Exercise prompt: With the pictures left aside, write out the entries that follow exactly.

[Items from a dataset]
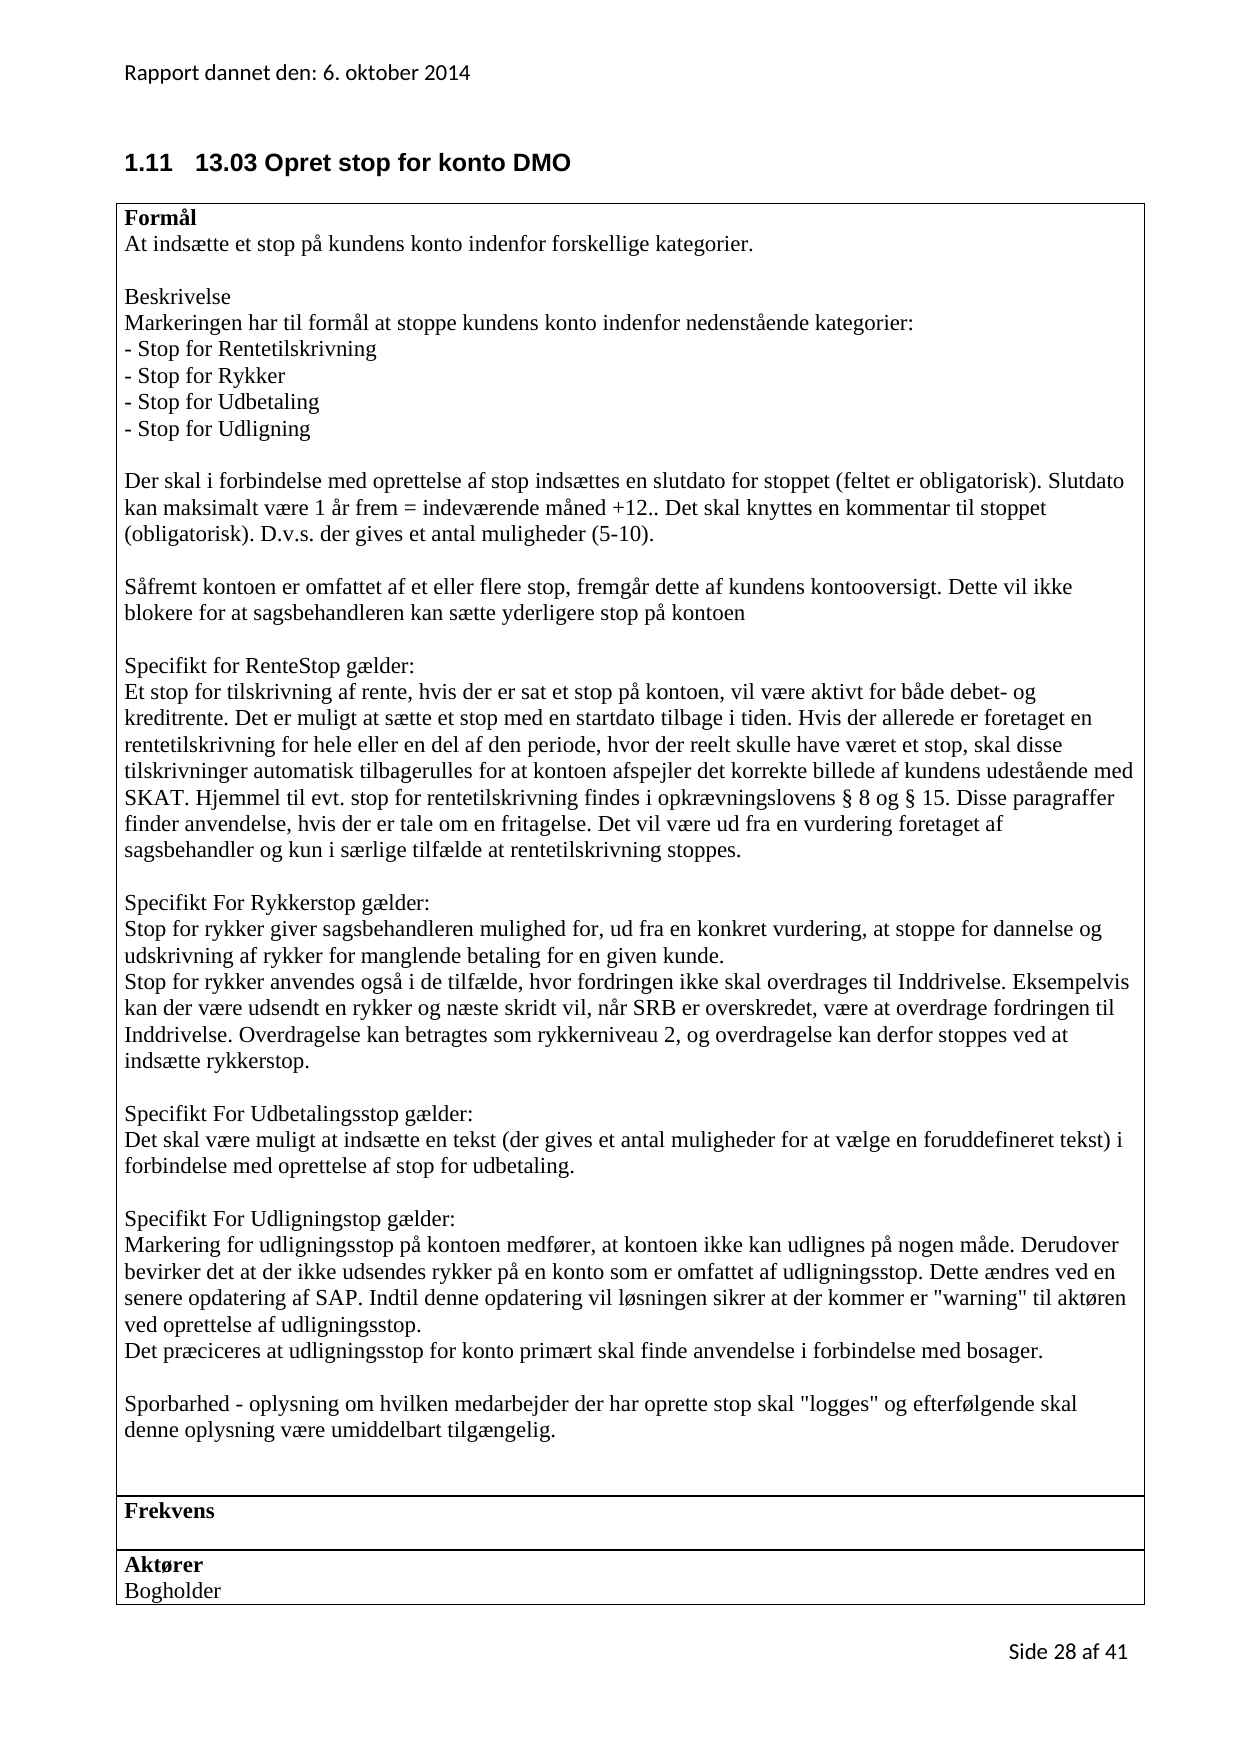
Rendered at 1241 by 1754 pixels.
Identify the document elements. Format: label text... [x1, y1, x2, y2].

table_header Formål At indsætte et stop på kundens konto indenfor forskellige kategorier. Beskrivelse Markeringen har til formål at stoppe kundens konto indenfor nedenstående kategorier: - Stop for Rentetilskrivning - Stop for Rykker - Stop for Udbetaling - Stop for Udligning Der skal i forbindelse med oprettelse af stop indsættes en slutdato for stoppet (feltet er obligatorisk). Slutdato kan maksimalt være 1 år frem = indeværende måned +12.. Det skal knyttes en kommentar til stoppet (obligatorisk). D.v.s. der gives et antal muligheder (5-10). Såfremt kontoen er omfattet af et eller flere stop, fremgår dette af kundens kontooversigt. Dette vil ikke blokere for at sagsbehandleren kan sætte yderligere stop på kontoen Specifikt for RenteStop gælder: Et stop for tilskrivning af rente, hvis der er sat et stop på kontoen, vil være aktivt for både debet- og kreditrente. Det er muligt at sætte et stop med en startdato tilbage i tiden. Hvis der allerede er foretaget en rentetilskrivning for hele eller en del af den periode, hvor der reelt skulle have været et stop, skal disse tilskrivninger automatisk tilbagerulles for at kontoen afspejler det korrekte billede af kundens udestående med SKAT. Hjemmel til evt. stop for rentetilskrivning findes i opkrævningslovens § 8 og § 15. Disse paragraffer finder anvendelse, hvis der er tale om en fritagelse. Det vil være ud fra en vurdering foretaget af sagsbehandler og kun i særlige tilfælde at rentetilskrivning stoppes. Specifikt For Rykkerstop gælder: Stop for rykker giver sagsbehandleren mulighed for, ud fra en konkret vurdering, at stoppe for dannelse og udskrivning af rykker for manglende betaling for en given kunde. Stop for rykker anvendes også i de tilfælde, hvor fordringen ikke skal overdrages til Inddrivelse. Eksempelvis kan der være udsendt en rykker og næste skridt vil, når SRB er overskredet, være at overdrage fordringen til Inddrivelse. Overdragelse kan betragtes som rykkerniveau 2, og overdragelse kan derfor stoppes ved at indsætte rykkerstop. Specifikt For Udbetalingsstop gælder: Det skal være muligt at indsætte en tekst (der gives et antal muligheder for at vælge en foruddefineret tekst) i forbindelse med oprettelse af stop for udbetaling. Specifikt For Udligningstop gælder: Markering for udligningsstop på kontoen medfører, at kontoen ikke kan udlignes på nogen måde. Derudover bevirker det at der ikke udsendes rykker på en konto som er omfattet af udligningsstop. Dette ændres ved en senere opdatering af SAP. Indtil denne opdatering vil løsningen sikrer at der kommer er "warning" til aktøren ved oprettelse af udligningsstop. Det præciceres at udligningsstop for konto primært skal finde anvendelse i forbindelse med bosager. Sporbarhed - oplysning om hvilken medarbejder der har oprette stop skal "logges" og efterfølgende skal denne oplysning være umiddelbart tilgængelig. [117, 204, 1144, 1495]
table_cell Frekvens [117, 1497, 1144, 1549]
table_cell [117, 1551, 1144, 1604]
subtitle 13.03 Opret stop for konto DMO [124, 148, 1137, 176]
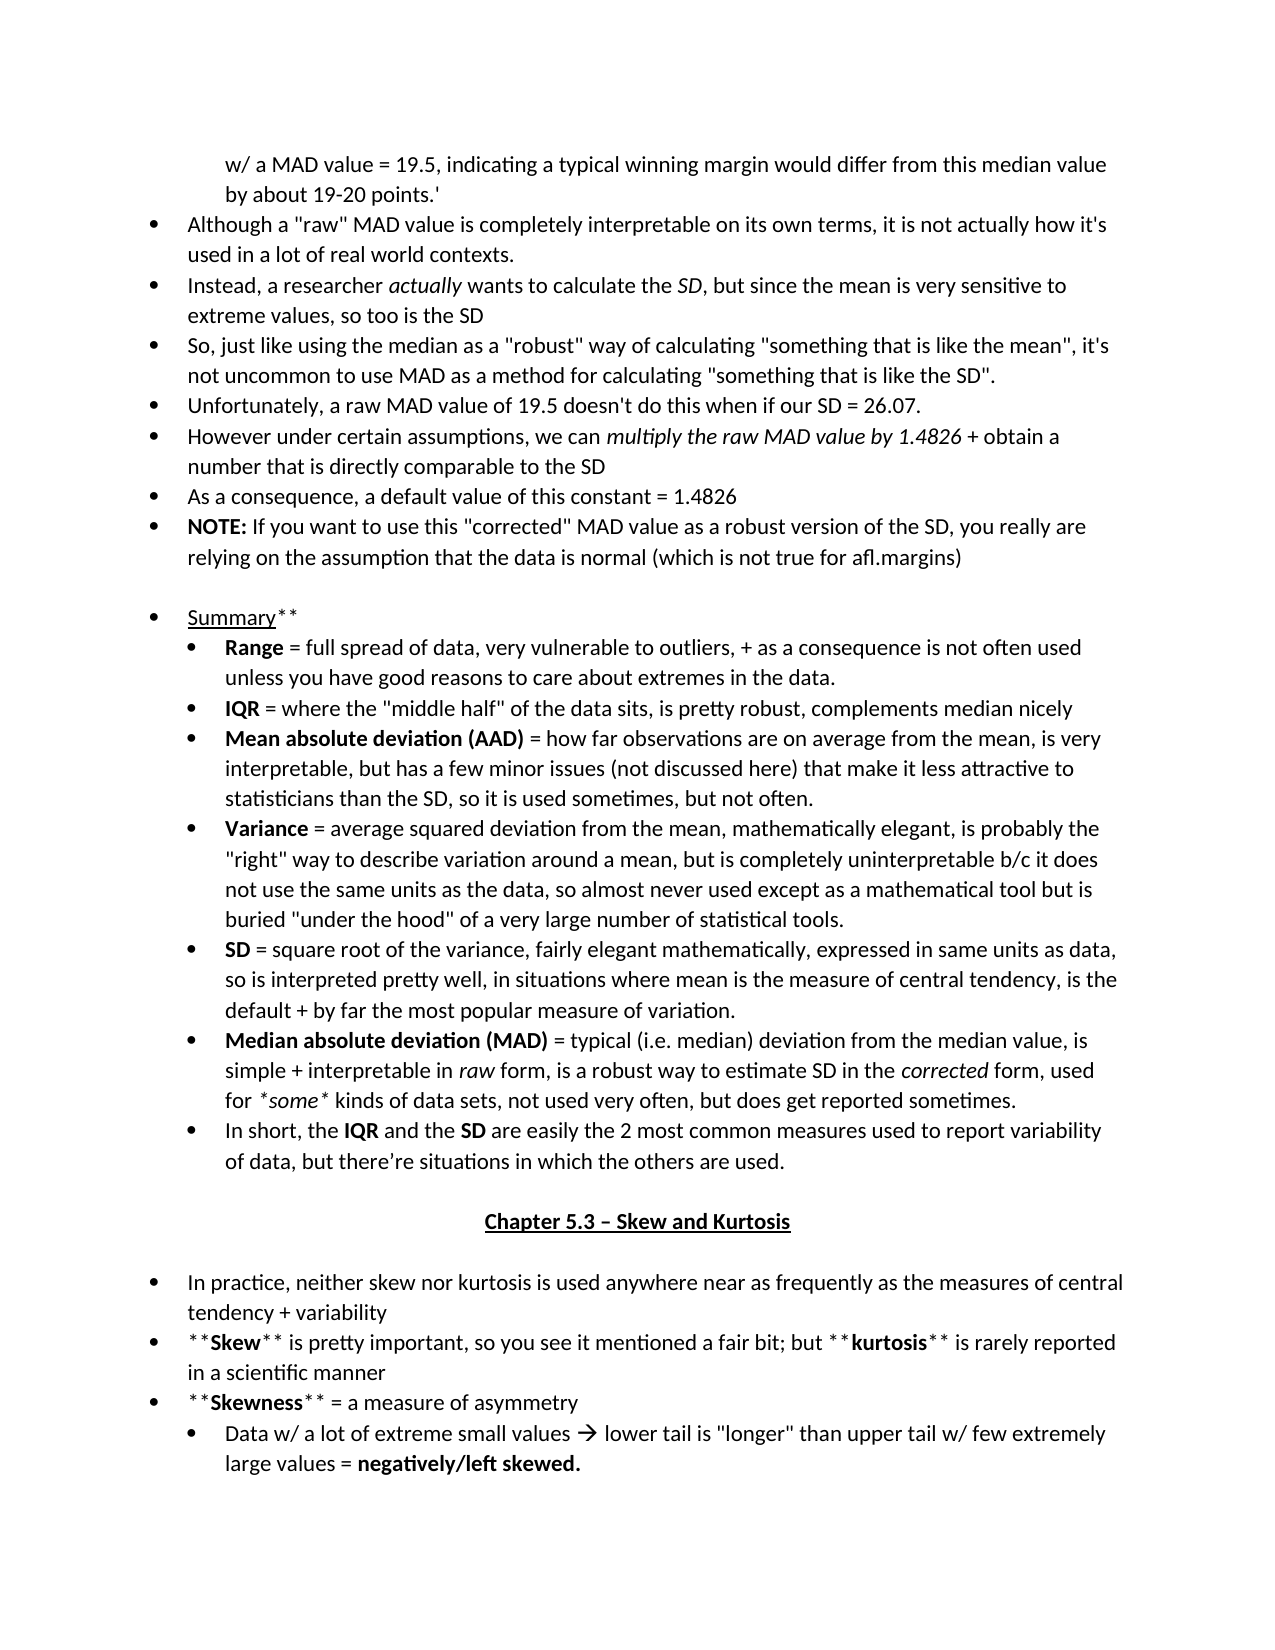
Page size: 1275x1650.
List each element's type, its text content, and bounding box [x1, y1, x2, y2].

list However under certain assumptions, we can multiply the raw MAD value by 1.4826 + obtain a number that is directly comparable to the SD [150, 422, 1125, 480]
list In practice, neither skew nor kurtosis is used anywhere near as frequently as the measures of central tendency + variability [150, 1268, 1125, 1326]
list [187, 150, 1125, 208]
list Summary** [150, 603, 1125, 631]
list Variance = average squared deviation from the mean, mathematically elegant, is probably the "right" way to describe variation around a mean, but is completely uninterpretable b/c it does not use the same units as the data, so almost never used except as a mathematical tool but is buried "under the hood" of a very large number of statistical tools. [187, 814, 1125, 933]
list Although a "raw" MAD value is completely interpretable on its own terms, it is not actually how it's used in a lot of real world contexts. [150, 210, 1125, 269]
list Chapter 5.3 – Skew and Kurtosis [150, 1207, 1125, 1235]
list Instead, a researcher actually wants to calculate the SD, but since the mean is very sensitive to extreme values, so too is the SD [150, 271, 1125, 329]
list NOTE: If you want to use this "corrected" MAD value as a robust version of the SD, you really are relying on the assumption that the data is normal (which is not true for afl.margins) [150, 512, 1125, 571]
list Mean absolute deviation (AAD) = how far observations are on average from the mean, is very interpretable, but has a few minor issues (not discussed here) that make it less attractive to statisticians than the SD, so it is used sometimes, but not often. [187, 724, 1125, 812]
list Range = full spread of data, very vulnerable to outliers, + as a consequence is not often used unless you have good reasons to care about extremes in the data. [187, 633, 1125, 692]
list As a consequence, a default value of this constant = 1.4826 [150, 482, 1125, 510]
list Unfortunately, a raw MAD value of 19.5 doesn't do this when if our SD = 26.07. [150, 392, 1125, 420]
list Data w/ a lot of extreme small values lower tail is "longer" than upper tail w/ few extremely large values = negatively/left skewed. [187, 1419, 1125, 1477]
list SD = square root of the variance, fairly elegant mathematically, expressed in same units as data, so is interpreted pretty well, in situations where mean is the measure of central tendency, is the default + by far the most popular measure of variation. [187, 935, 1125, 1024]
list In short, the IQR and the SD are easily the 2 most common measures used to report variability of data, but there’re situations in which the others are used. [187, 1117, 1125, 1175]
list So, just like using the median as a "robust" way of calculating "something that is like the mean", it's not uncommon to use MAD as a method for calculating "something that is like the SD". [150, 331, 1125, 389]
list Median absolute deviation (MAD) = typical (i.e. median) deviation from the median value, is simple + interpretable in raw form, is a robust way to estimate SD in the corrected form, used for *some* kinds of data sets, not used very often, but does get reported sometimes. [187, 1026, 1125, 1114]
list **Skew** is pretty important, so you see it mentioned a fair bit; but **kurtosis** is rarely reported in a scientific manner [150, 1328, 1125, 1386]
list **Skewness** = a measure of asymmetry [150, 1388, 1125, 1417]
list IQR = where the "middle half" of the data sits, is pretty robust, complements median nicely [187, 694, 1125, 722]
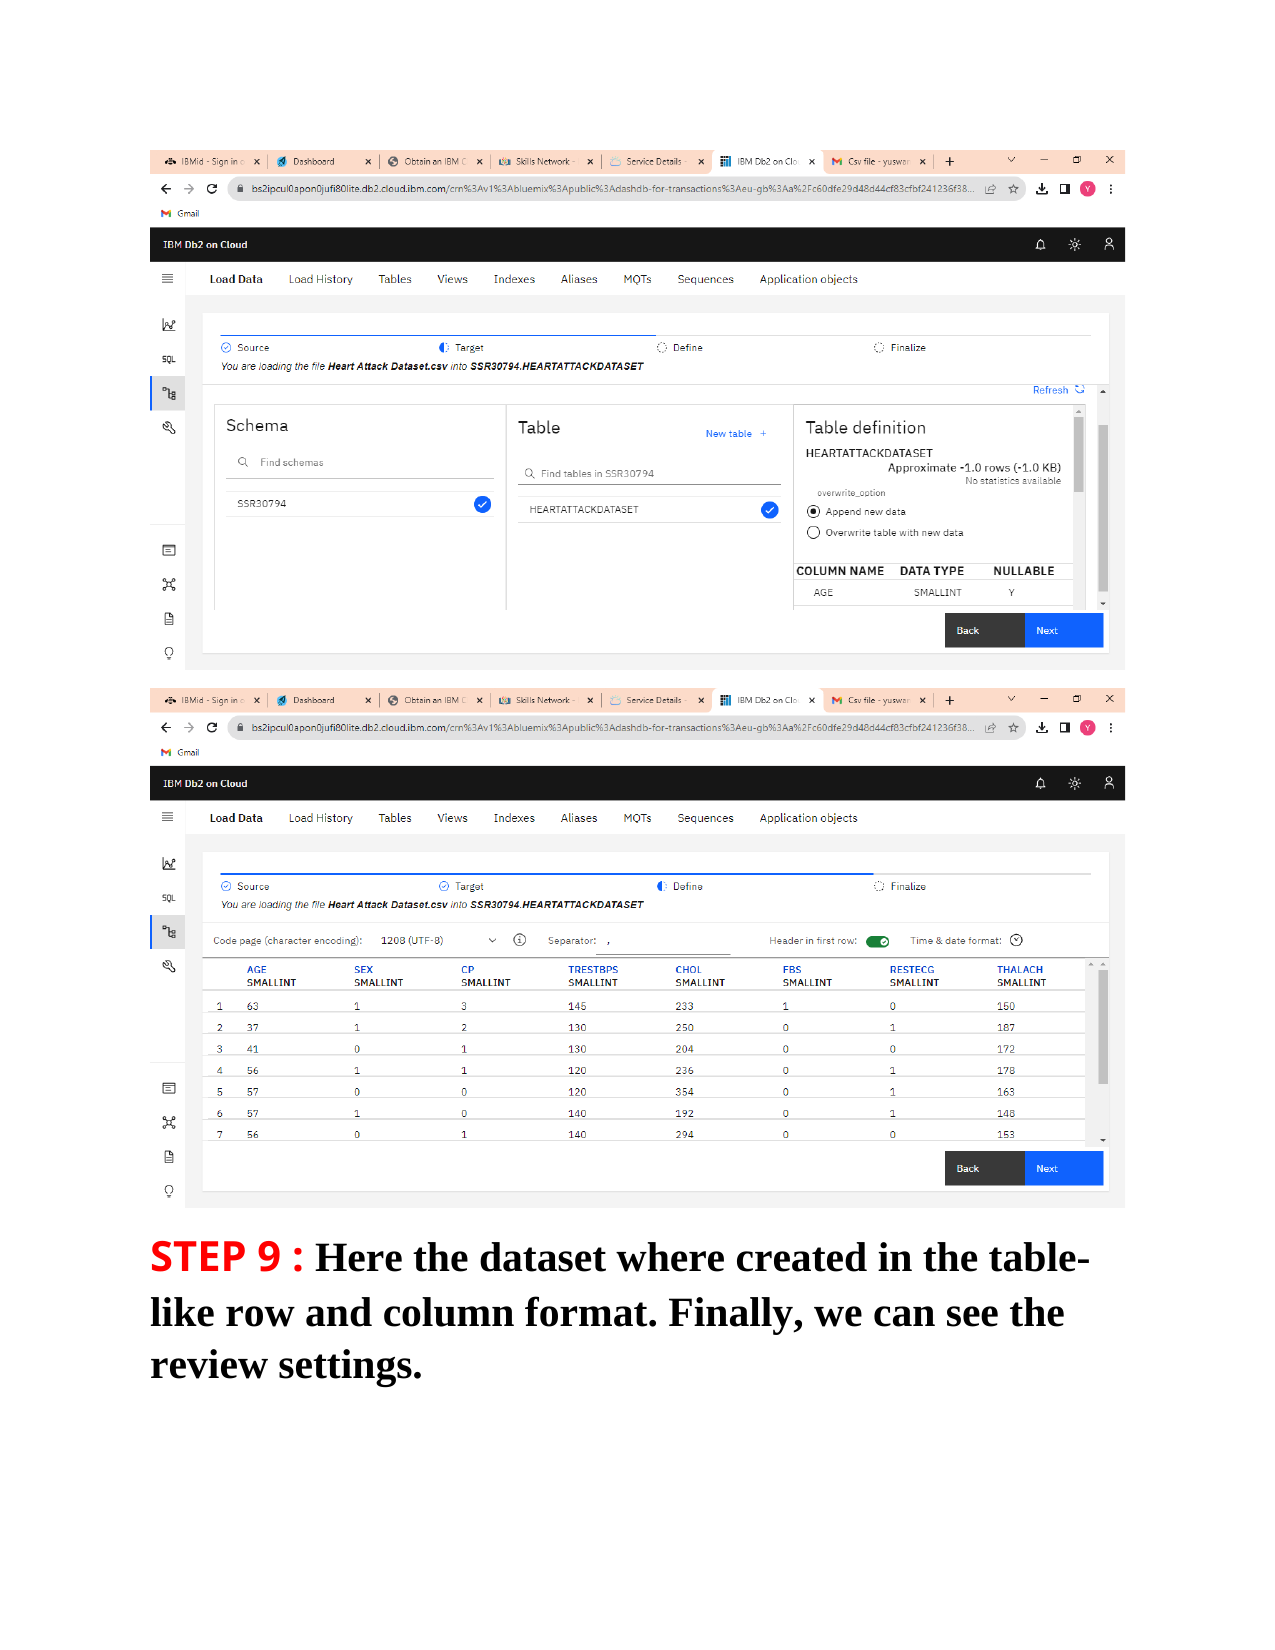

Answer space:
Rendered at 1241 by 1754 pixels.
Identify the document elements. Format: label text... [x1, y1, x2, y2].

table_header Formål At indsætte et stop på kundens konto indenfor forskellige kategorier. Beskrivelse Markeringen har til formål at stoppe kundens konto indenfor nedenstående kategorier: - Stop for Rentetilskrivning - Stop for Rykker - Stop for Udbetaling - Stop for Udligning Der skal i forbindelse med oprettelse af stop indsættes en slutdato for stoppet (feltet er obligatorisk). Slutdato kan maksimalt være 1 år frem = indeværende måned +12.. Det skal knyttes en kommentar til stoppet (obligatorisk). D.v.s. der gives et antal muligheder (5-10). Såfremt kontoen er omfattet af et eller flere stop, fremgår dette af kundens kontooversigt. Dette vil ikke blokere for at sagsbehandleren kan sætte yderligere stop på kontoen Specifikt for RenteStop gælder: Et stop for tilskrivning af rente, hvis der er sat et stop på kontoen, vil være aktivt for både debet- og kreditrente. Det er muligt at sætte et stop med en startdato tilbage i tiden. Hvis der allerede er foretaget en rentetilskrivning for hele eller en del af den periode, hvor der reelt skulle have været et stop, skal disse tilskrivninger automatisk tilbagerulles for at kontoen afspejler det korrekte billede af kundens udestående med SKAT. Hjemmel til evt. stop for rentetilskrivning findes i opkrævningslovens § 8 og § 15. Disse paragraffer finder anvendelse, hvis der er tale om en fritagelse. Det vil være ud fra en vurdering foretaget af sagsbehandler og kun i særlige tilfælde at rentetilskrivning stoppes. Specifikt For Rykkerstop gælder: Stop for rykker giver sagsbehandleren mulighed for, ud fra en konkret vurdering, at stoppe for dannelse og udskrivning af rykker for manglende betaling for en given kunde. Stop for rykker anvendes også i de tilfælde, hvor fordringen ikke skal overdrages til Inddrivelse. Eksempelvis kan der være udsendt en rykker og næste skridt vil, når SRB er overskredet, være at overdrage fordringen til Inddrivelse. Overdragelse kan betragtes som rykkerniveau 2, og overdragelse kan derfor stoppes ved at indsætte rykkerstop. Specifikt For Udbetalingsstop gælder: Det skal være muligt at indsætte en tekst (der gives et antal muligheder for at vælge en foruddefineret tekst) i forbindelse med oprettelse af stop for udbetaling. Specifikt For Udligningstop gælder: Markering for udligningsstop på kontoen medfører, at kontoen ikke kan udlignes på nogen måde. Derudover bevirker det at der ikke udsendes rykker på en konto som er omfattet af udligningsstop. Dette ændres ved en senere opdatering af SAP. Indtil denne opdatering vil løsningen sikrer at der kommer er "warning" til aktøren ved oprettelse af udligningsstop. Det præciceres at udligningsstop for konto primært skal finde anvendelse i forbindelse med bosager. Sporbarhed - oplysning om hvilken medarbejder der har oprette stop skal "logges" og efterfølgende skal denne oplysning være umiddelbart tilgængelig. [117, 204, 1144, 1495]
table_cell Frekvens [117, 1497, 1144, 1549]
table_cell [117, 1551, 1144, 1604]
subtitle 13.03 Opret stop for konto DMO [124, 148, 1137, 176]
Page size: 1275x1650.
List each element's type, its text content, and bounding box [x1, y1, x2, y2].

list However under certain assumptions, we can multiply the raw MAD value by 1.4826 + obtain a number that is directly comparable to the SD [150, 422, 1125, 480]
list In practice, neither skew nor kurtosis is used anywhere near as frequently as the measures of central tendency + variability [150, 1268, 1125, 1326]
list [187, 150, 1125, 208]
list Summary** [150, 603, 1125, 631]
list Variance = average squared deviation from the mean, mathematically elegant, is probably the "right" way to describe variation around a mean, but is completely uninterpretable b/c it does not use the same units as the data, so almost never used except as a mathematical tool but is buried "under the hood" of a very large number of statistical tools. [187, 814, 1125, 933]
list Although a "raw" MAD value is completely interpretable on its own terms, it is not actually how it's used in a lot of real world contexts. [150, 210, 1125, 269]
list Chapter 5.3 – Skew and Kurtosis [150, 1207, 1125, 1235]
list Instead, a researcher actually wants to calculate the SD, but since the mean is very sensitive to extreme values, so too is the SD [150, 271, 1125, 329]
list NOTE: If you want to use this "corrected" MAD value as a robust version of the SD, you really are relying on the assumption that the data is normal (which is not true for afl.margins) [150, 512, 1125, 571]
list Mean absolute deviation (AAD) = how far observations are on average from the mean, is very interpretable, but has a few minor issues (not discussed here) that make it less attractive to statisticians than the SD, so it is used sometimes, but not often. [187, 724, 1125, 812]
list Range = full spread of data, very vulnerable to outliers, + as a consequence is not often used unless you have good reasons to care about extremes in the data. [187, 633, 1125, 692]
list As a consequence, a default value of this constant = 1.4826 [150, 482, 1125, 510]
list Unfortunately, a raw MAD value of 19.5 doesn't do this when if our SD = 26.07. [150, 392, 1125, 420]
list Data w/ a lot of extreme small values lower tail is "longer" than upper tail w/ few extremely large values = negatively/left skewed. [187, 1419, 1125, 1477]
list SD = square root of the variance, fairly elegant mathematically, expressed in same units as data, so is interpreted pretty well, in situations where mean is the measure of central tendency, is the default + by far the most popular measure of variation. [187, 935, 1125, 1024]
list In short, the IQR and the SD are easily the 2 most common measures used to report variability of data, but there’re situations in which the others are used. [187, 1117, 1125, 1175]
list So, just like using the median as a "robust" way of calculating "something that is like the mean", it's not uncommon to use MAD as a method for calculating "something that is like the SD". [150, 331, 1125, 389]
list Median absolute deviation (MAD) = typical (i.e. median) deviation from the median value, is simple + interpretable in raw form, is a robust way to estimate SD in the corrected form, used for *some* kinds of data sets, not used very often, but does get reported sometimes. [187, 1026, 1125, 1114]
list **Skew** is pretty important, so you see it mentioned a fair bit; but **kurtosis** is rarely reported in a scientific manner [150, 1328, 1125, 1386]
list **Skewness** = a measure of asymmetry [150, 1388, 1125, 1417]
list IQR = where the "middle half" of the data sits, is pretty robust, complements median nicely [187, 694, 1125, 722]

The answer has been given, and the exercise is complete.